*Assignment*
Exactly the lines from the beginning of the material to the line with "movement from the" are to be repeated, both ends included.

*Exercise data*
______

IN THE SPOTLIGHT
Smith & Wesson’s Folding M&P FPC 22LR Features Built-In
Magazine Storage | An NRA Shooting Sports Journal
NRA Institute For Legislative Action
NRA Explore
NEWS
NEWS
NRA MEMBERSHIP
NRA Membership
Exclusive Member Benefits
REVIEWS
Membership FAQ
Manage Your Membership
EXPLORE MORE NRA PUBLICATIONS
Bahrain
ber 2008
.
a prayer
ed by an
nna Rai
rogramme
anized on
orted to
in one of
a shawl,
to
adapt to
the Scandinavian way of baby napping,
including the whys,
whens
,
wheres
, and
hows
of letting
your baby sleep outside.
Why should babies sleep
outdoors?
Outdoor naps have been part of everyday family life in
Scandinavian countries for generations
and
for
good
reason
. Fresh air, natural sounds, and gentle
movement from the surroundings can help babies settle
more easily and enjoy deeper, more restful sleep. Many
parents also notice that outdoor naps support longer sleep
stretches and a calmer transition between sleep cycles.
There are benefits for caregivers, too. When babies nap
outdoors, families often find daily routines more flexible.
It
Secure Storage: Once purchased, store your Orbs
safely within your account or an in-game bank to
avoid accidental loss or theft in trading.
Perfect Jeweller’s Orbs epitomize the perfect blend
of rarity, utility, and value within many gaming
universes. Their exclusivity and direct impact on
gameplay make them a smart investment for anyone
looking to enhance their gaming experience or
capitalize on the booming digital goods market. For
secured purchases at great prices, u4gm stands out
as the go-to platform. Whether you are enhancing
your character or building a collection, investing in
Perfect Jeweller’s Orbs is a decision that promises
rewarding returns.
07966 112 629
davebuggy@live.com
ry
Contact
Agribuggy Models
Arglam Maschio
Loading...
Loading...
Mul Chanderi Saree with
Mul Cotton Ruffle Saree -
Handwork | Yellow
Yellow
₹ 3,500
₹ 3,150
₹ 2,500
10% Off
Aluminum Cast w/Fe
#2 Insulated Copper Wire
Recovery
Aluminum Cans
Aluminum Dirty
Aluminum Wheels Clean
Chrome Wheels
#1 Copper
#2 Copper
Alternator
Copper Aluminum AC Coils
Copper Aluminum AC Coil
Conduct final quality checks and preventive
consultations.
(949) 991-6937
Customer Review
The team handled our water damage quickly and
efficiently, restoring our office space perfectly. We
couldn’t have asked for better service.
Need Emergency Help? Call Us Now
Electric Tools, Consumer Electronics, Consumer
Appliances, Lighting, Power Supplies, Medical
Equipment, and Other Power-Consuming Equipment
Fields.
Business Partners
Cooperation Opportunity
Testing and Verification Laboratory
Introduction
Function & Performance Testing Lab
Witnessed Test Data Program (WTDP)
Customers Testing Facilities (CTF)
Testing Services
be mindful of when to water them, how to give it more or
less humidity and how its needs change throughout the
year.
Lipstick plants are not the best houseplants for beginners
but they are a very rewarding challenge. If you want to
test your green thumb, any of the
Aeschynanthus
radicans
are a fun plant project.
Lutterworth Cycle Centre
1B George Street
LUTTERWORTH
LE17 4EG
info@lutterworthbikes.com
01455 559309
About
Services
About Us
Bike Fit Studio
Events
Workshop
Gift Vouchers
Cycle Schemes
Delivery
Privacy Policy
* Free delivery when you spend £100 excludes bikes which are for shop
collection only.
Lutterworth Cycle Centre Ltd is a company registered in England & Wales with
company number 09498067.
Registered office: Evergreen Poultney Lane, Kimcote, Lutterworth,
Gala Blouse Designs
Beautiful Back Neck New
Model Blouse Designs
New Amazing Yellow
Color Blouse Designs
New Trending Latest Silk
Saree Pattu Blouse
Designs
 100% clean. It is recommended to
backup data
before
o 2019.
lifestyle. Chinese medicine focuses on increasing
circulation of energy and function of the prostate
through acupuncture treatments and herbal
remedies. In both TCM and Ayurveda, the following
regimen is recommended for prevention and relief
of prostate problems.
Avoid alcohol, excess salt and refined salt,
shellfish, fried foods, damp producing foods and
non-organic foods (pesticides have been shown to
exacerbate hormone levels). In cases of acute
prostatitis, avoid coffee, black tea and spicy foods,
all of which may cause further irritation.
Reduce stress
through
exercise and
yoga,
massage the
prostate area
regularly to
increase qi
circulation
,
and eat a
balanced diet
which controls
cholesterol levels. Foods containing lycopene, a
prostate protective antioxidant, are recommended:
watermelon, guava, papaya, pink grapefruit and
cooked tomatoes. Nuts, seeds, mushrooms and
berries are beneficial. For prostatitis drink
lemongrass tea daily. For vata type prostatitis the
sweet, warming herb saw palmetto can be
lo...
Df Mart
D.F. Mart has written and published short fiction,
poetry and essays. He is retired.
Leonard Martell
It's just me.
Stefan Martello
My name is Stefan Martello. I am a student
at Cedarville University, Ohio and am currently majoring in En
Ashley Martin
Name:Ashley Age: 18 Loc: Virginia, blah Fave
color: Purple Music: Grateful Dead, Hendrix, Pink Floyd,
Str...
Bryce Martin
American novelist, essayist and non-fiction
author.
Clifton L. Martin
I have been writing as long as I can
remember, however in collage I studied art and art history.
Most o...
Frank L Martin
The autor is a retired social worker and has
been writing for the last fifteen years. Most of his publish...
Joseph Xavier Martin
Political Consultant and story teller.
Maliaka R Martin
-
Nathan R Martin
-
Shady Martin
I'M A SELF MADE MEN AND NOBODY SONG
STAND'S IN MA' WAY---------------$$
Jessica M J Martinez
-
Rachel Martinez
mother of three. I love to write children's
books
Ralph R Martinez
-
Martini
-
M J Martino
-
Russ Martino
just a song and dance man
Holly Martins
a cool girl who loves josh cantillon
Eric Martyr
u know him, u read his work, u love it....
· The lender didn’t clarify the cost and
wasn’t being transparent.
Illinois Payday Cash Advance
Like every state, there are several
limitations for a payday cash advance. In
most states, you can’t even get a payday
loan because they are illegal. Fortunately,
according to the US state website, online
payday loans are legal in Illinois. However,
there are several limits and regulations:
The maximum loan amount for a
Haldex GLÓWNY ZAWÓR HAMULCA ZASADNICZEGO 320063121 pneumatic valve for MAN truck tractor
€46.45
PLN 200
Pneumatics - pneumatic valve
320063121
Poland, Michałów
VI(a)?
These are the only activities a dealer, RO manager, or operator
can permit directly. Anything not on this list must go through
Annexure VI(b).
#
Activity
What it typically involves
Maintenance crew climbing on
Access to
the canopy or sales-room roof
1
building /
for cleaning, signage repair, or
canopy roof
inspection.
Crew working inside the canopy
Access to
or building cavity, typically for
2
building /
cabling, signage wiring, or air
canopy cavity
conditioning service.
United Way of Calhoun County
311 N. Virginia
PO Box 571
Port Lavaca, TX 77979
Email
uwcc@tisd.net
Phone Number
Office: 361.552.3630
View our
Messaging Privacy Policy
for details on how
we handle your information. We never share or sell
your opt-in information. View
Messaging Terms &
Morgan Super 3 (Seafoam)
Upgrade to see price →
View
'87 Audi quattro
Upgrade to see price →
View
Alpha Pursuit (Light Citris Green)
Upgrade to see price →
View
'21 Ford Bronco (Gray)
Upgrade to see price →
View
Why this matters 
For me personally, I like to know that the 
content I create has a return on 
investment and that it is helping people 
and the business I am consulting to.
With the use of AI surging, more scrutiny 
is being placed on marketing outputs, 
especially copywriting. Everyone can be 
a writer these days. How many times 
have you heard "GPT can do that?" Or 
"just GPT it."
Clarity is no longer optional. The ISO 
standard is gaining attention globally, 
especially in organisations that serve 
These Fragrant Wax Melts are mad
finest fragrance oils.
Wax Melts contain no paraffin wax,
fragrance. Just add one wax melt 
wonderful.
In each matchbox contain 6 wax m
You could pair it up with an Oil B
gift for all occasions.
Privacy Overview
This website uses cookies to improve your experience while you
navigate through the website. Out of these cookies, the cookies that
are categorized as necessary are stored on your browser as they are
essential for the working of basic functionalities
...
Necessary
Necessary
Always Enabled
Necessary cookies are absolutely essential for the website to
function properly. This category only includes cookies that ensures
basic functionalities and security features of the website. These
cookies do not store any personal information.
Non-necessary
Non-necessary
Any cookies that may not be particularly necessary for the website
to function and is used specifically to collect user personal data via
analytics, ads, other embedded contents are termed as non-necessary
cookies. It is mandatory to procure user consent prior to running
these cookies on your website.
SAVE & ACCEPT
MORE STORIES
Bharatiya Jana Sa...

______

*Expected answer*
IN THE SPOTLIGHT
Smith & Wesson’s Folding M&P FPC 22LR Features Built-In
Magazine Storage | An NRA Shooting Sports Journal
NRA Institute For Legislative Action
NRA Explore
NEWS
NEWS
NRA MEMBERSHIP
NRA Membership
Exclusive Member Benefits
REVIEWS
Membership FAQ
Manage Your Membership
EXPLORE MORE NRA PUBLICATIONS
Bahrain
ber 2008
.
a prayer
ed by an
nna Rai
rogramme
anized on
orted to
in one of
a shawl,
to
adapt to
the Scandinavian way of baby napping,
including the whys,
whens
,
wheres
, and
hows
of letting
your baby sleep outside.
Why should babies sleep
outdoors?
Outdoor naps have been part of everyday family life in
Scandinavian countries for generations
and
for
good
reason
. Fresh air, natural sounds, and gentle
movement from the surroundings can help babies settle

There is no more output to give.